The Innocents (1964)
by Edward D. Radin

Excerpt on

Joseph Smith
 

On July 18, 1963, Joseph Smith, forty-five, was released from a Pennsylvania prison after serving thirteen years for a crime he did not commit. In ordering the original charge dismissed, Judge Theodore Reimel remarked, "There's no doubt that this man is innocent."

Smith's troubles began on February 17, 1950, when two men entered a Philadelphia check-cashing service and robbed John Mitchell of $800. Not long afterward police arrested George Clark and Joseph Farro. Seasoned detectives know that it is normal procedure for bandits in such a holdup to have a third man planted outside to serve as a lookout. Their reasoning was sound. Actually the two prisoners had propositioned Smith to work with them, but he was on parole, had found prison a sobering experience, and wanted no more of it. Further, he had met a girl and was looking forward to a normal life of respectability. He had turned them down, and so Clark and Farro committed the robbery without a third man.

The detectives did not know this and, in pressing to get the prisoners to name the third man, used their familiar gambit of seeming to make a promise that is not a promise. It usually takes the form of dangling the vision of a lighter sentence by remarking that the judge will be told of the cooperation. Few detectives ever make an outright promise that the prisoner will be treated leniently; in fact, they carefully point out that they have nothing to do with sentencing, but the bait is there and it is a siren song that lures many prisoners into talking.
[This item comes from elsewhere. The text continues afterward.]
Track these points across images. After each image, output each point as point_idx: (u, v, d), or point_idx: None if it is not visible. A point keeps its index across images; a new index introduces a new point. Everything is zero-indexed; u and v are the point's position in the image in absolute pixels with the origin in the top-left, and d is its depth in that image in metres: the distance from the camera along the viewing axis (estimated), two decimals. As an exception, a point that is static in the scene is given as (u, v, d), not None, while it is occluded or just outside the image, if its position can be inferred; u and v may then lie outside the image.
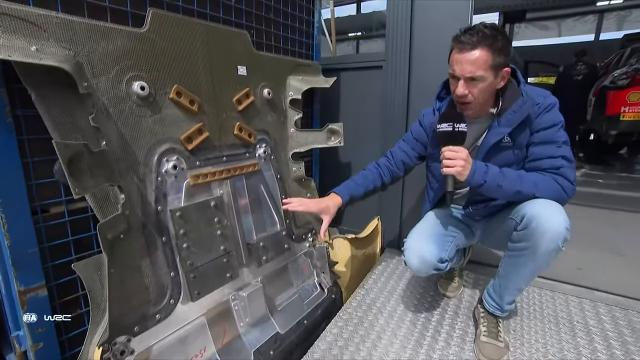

Since some of these men are completely amoral and without scruples, it should not be surprising that in clutching at any straw that might benefit them they do not hesitate to involve an innocent person. In this case it was Clark who sought the advantage. He named Smith as the lookout man. Clark testified against Smith, who was convicted and sentenced to ten to twenty years, his term to begin only after he had served the time he still owed on his parole.

Smith continued to protest his innocence, and his aged mother finally interested a lawyer in the case. The latter interviewed Clark, who candidly admitted that he had framed Smith in the hope of getting a lighter sentence. Farro agreed that Smith had not been involved in the holdup; he had maintained his own code of behavior and had remained quiet about his partner's frame-up.


APPENDIX

JOSEPH SMITH, Philadelphia, Pennsylvania
Trial, May, 1950, Common Pleas Court; convicted by jury, armed robbery; sentence, 10 to 20 years. Freed July, 1963, on writ habeas corpus by Judge Theodore Reimel. Imprisoned 13 years. Culprit admitted frame-up. No compensation.